In a country known for colorful, sometimes bizarre festivals, few can rival tonight’s reenactment of the battle between the Christians and Moors in Gualaceo.
The annual event includes a cast of 150 actors who will parade through town on horseback this afternoon. The parade ends at Belén Stadium, near the Santa Barbara River, where the battle reenactment will take place.
In the past, the event has attracted large numbers of curious Cuenca expats who take the 25 mile trip to Gualaceo. “It’s great fun and absolutely wild,” says Jack Helms, who plans to attend for the third time. “Can you image a public festival in the U.S. where the Christians kill all the Muslims? It would be totally politically incorrect but here it’s a traditional festival.”
The reenactment pits the Christians, led by Charlemagne, against the Moors. According to legend, Charlemagne receives a valuable assist from Santiago “The Moor Slayer,” who is the patron saint of Gualaceo.
Similar reenactments were popular in Europe until the 1980s when they were discontinued for political reasons. A statue of Santiago, in Santiago de Compostela, Spain, was the focus of controversy in 2004 (see story). Santiago, or St.
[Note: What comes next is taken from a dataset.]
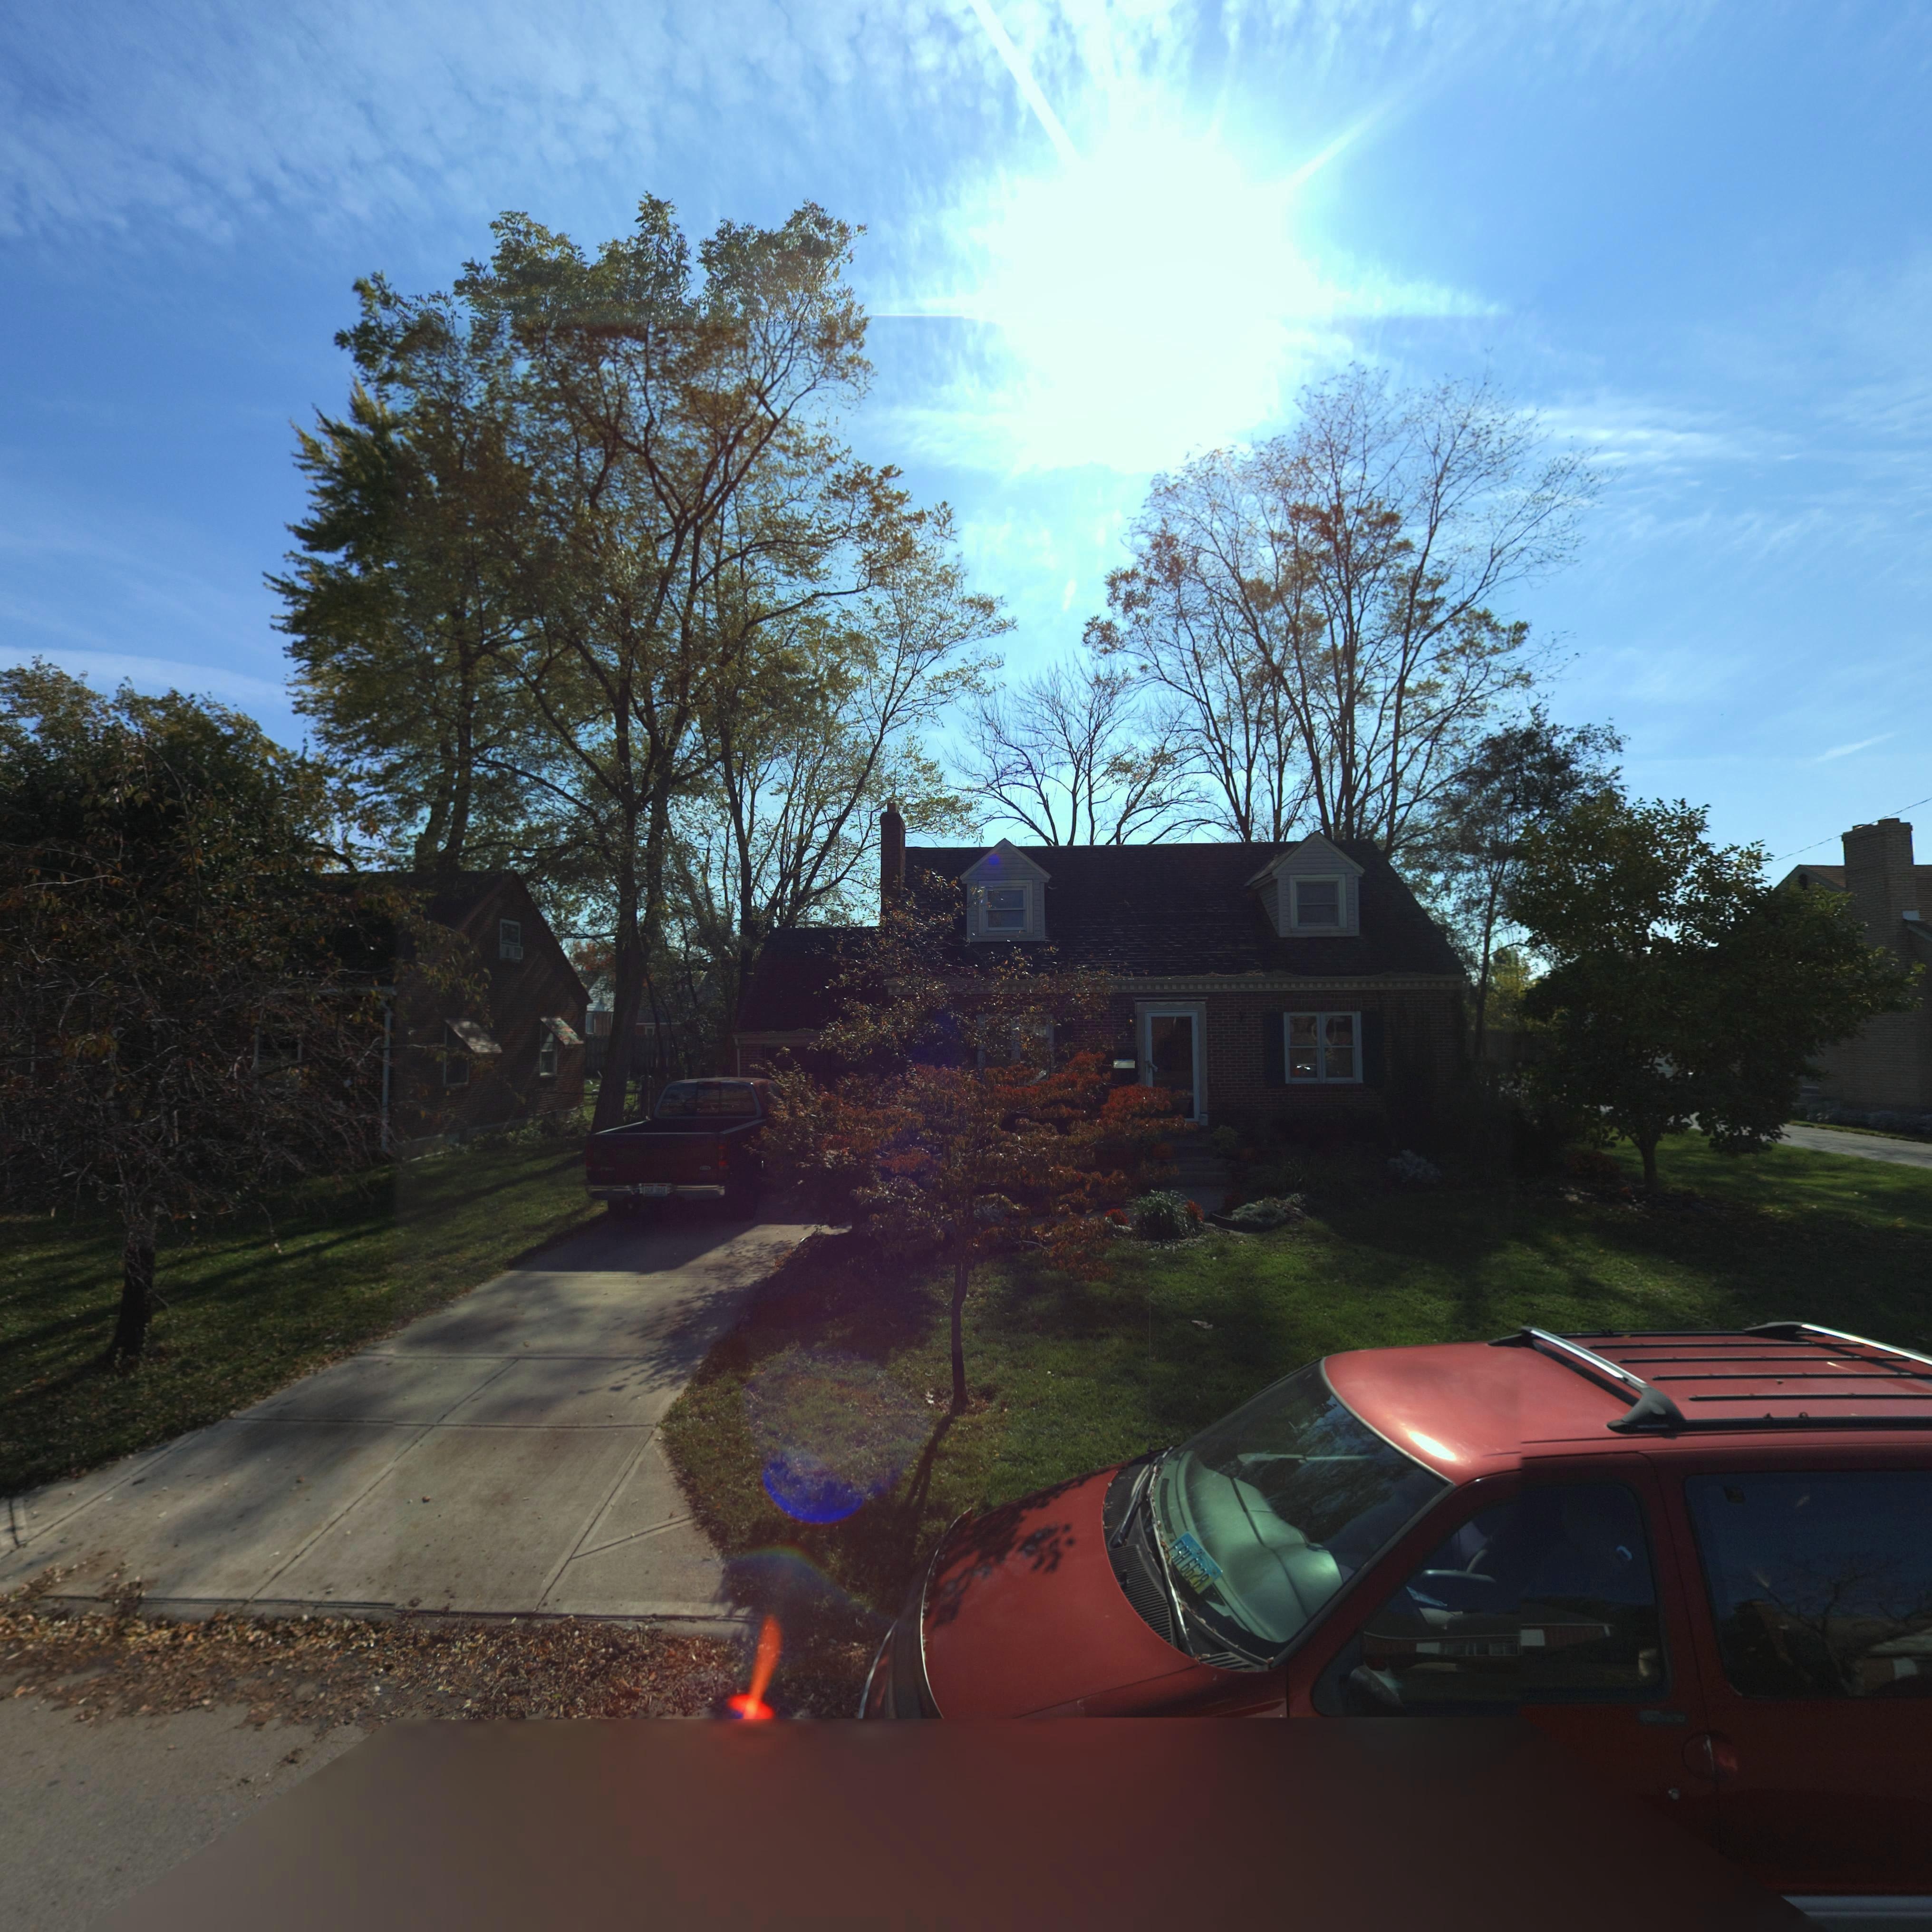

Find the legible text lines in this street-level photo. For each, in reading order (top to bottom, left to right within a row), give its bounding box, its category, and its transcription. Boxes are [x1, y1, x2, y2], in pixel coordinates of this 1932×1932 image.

James, is also the patron saint of Spain.
According to Gualaceo mayor, Juan Diego Bustos, the event is part of the Christian heritage of the city and dates back 130 years.
“The battle is one of the biggest events of the year,” Bustos says. “Besides honoring our heritage, it allows our craftspeople to sell the goods that make Gualaceo famous.” The town, in northeast Azuay Province, is known for the production of clothing, shoes and the indigenous ikat fabrics.
Helms advises expats who plan to attend to arrive early for the parade and to get a good seat in the stadium, which has seating capacity for 7,000. “Everyone who goes, has a blast,” he says.